[Dataset entries]:
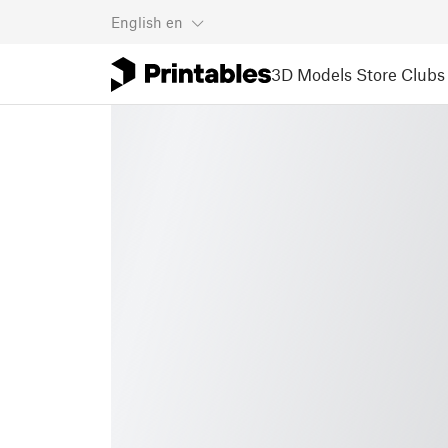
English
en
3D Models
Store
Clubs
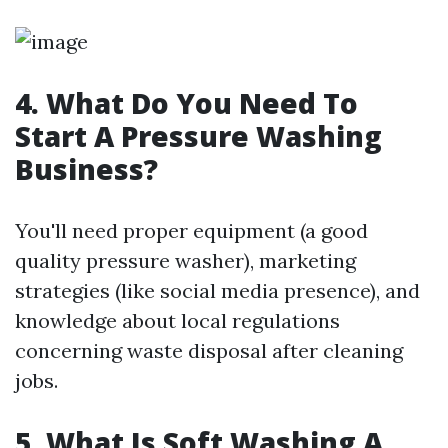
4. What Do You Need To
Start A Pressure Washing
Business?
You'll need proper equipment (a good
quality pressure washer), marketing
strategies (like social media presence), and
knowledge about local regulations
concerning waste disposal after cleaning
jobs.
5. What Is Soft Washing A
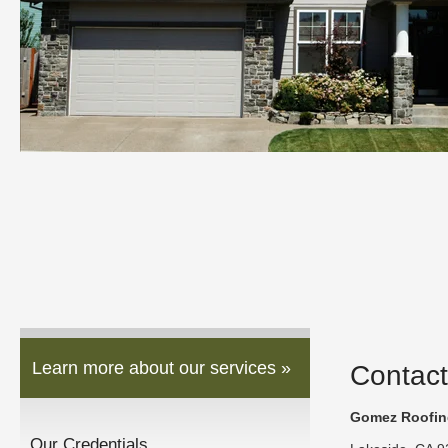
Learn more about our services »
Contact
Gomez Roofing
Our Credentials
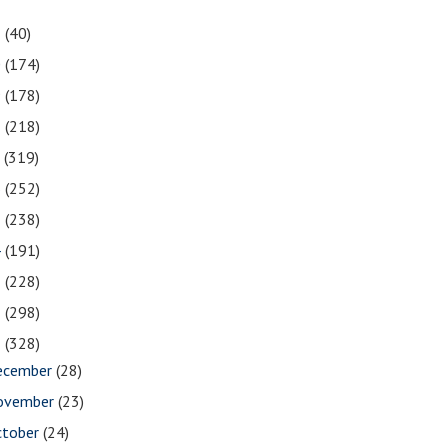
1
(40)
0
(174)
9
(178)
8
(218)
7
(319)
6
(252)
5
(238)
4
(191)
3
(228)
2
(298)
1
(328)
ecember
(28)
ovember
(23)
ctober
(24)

...

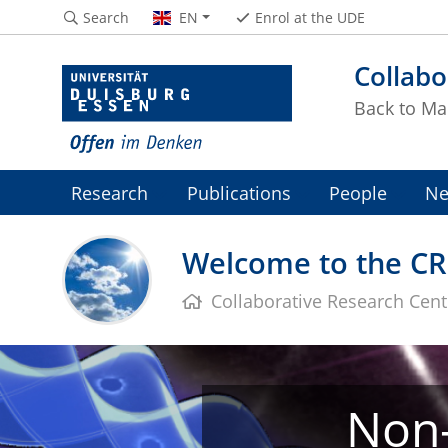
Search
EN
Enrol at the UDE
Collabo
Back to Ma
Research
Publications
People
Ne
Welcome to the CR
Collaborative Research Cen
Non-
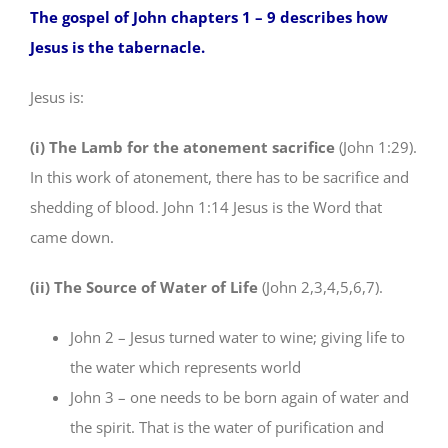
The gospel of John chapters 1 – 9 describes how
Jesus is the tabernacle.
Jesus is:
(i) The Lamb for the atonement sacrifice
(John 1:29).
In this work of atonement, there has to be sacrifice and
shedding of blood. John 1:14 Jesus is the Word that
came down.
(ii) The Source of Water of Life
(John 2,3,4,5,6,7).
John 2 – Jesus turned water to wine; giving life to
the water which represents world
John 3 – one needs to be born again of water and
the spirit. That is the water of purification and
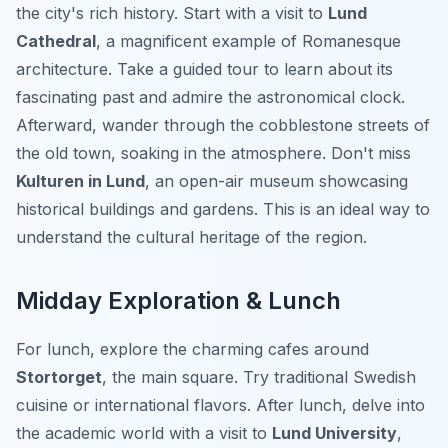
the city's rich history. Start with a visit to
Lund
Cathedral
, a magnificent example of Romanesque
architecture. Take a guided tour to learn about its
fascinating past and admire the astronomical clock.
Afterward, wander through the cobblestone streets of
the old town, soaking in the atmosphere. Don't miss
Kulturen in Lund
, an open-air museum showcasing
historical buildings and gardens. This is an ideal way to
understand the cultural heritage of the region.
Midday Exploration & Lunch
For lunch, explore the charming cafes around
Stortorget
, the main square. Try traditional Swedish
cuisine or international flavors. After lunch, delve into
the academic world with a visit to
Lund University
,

--

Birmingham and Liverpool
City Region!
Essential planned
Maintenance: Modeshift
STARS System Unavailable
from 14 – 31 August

[EXERCISE OBJECTIVE]: Copy the lines above that hold the word "atonement".

[TASK ANSWER]:
(i) The Lamb for the atonement sacrifice
In this work of atonement, there has to be sacrifice and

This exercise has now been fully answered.